I would like to paint a picture, but it'd take more than a day...

I would like to paint a picture but it'd take more than a day...

in the grand scheme of life, it's often hard to expose yourself to people.  I am not talkin' trench coat and socks kind of exposing.  more so the core of who you are.  people always say they are accepting, but are they really?  fuck no.  it's nature.  it's who people have always been.  holy or not.  

I done a lot of crazy shit in my life.  I have also hurt a lot of people to go along with that.  Anod no...I am not proud of those moments, but those moments have defined my persona for a lot of people.  And I am ok with that at the end of the day.  you should ALWAYS take serious the demons that plague a man.  Here as late I have wrestle with these demons.  And in the past they have won, but there comes a time when you have to recognize these demons and do 1 of 2 things.  1) Let them consume you, because hey in the past it always worked out one way or another or 2) You fight your demons in hope to be and do better.  At this point in my life I have chosen the later.  

I heard this quote yesterday "In order to win anything you have to lose EVERYTHING!"  I felt that.  Because now I am back to the shell of who I am.  And that's ok.  I define myself and will continue to do so.




You know what the best feeling in the world is though?  to have someone to tell those demons with.  Someone to be open and share those transgression with.
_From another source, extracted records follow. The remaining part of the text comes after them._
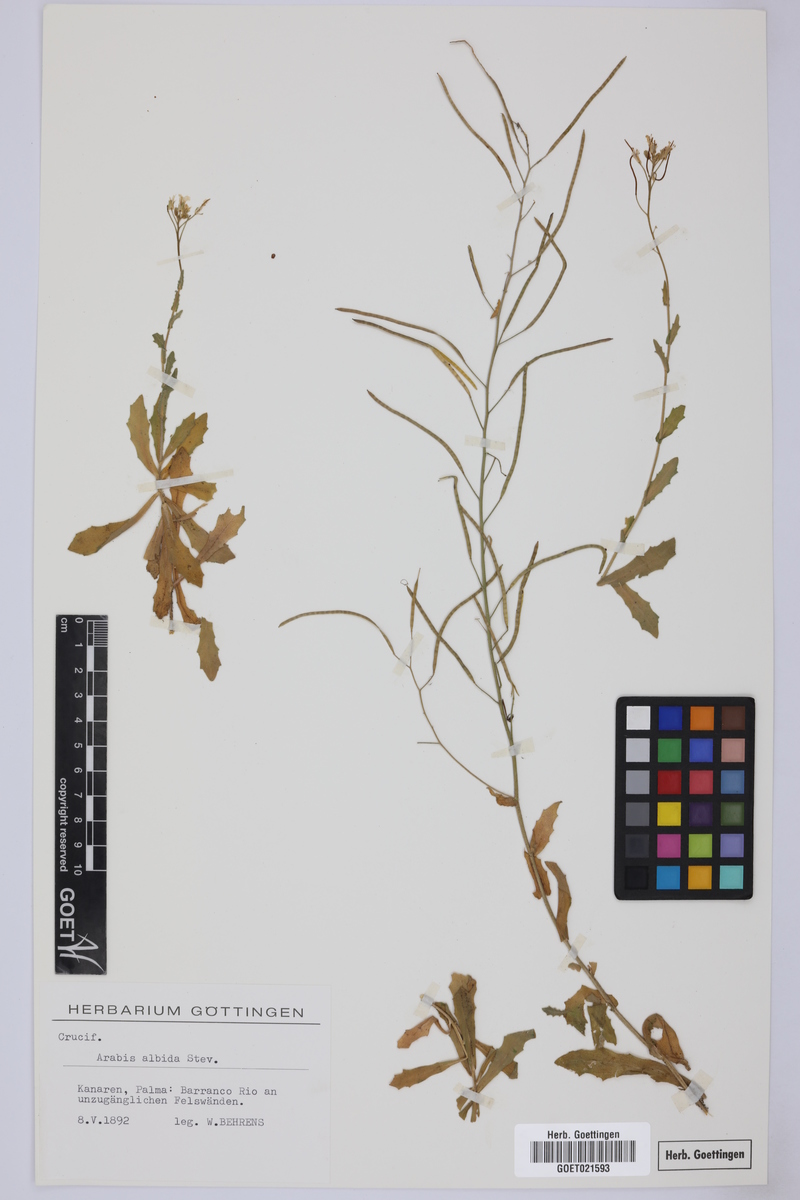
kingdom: Plantae
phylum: Tracheophyta
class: Magnoliopsida
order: Brassicales
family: Brassicaceae
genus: Arabis
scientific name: Arabis caucasica
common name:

It's fuckin' hard!!  Recently I had the opportunity to do just that!  I was so open.  So raw.  And she was encouraging.  She said "your demons are now mine...I got you."  Talk about a sigh of relief.  To meet someone who is willing to understand my past transgressions and not put their soles on the track and Flo-Jo it!  I want so desperately to paint a picture of this so called life of mine, but it's gonna take more than a day.  Having someone that is willing to stand beside you, to hear you, to listen, hold your hand when it seems to be falling apart.  That's huge.  No one wants to be reminded over and over and over and over of the shit they have done in the past.  It doesn't really serve a purpose.  To be encouraged.  To be reassured.  Therein lies the beauty of healing.  I can focus a little better now that standing in my corner is someone that can absorb the pain and help shape my life for the better!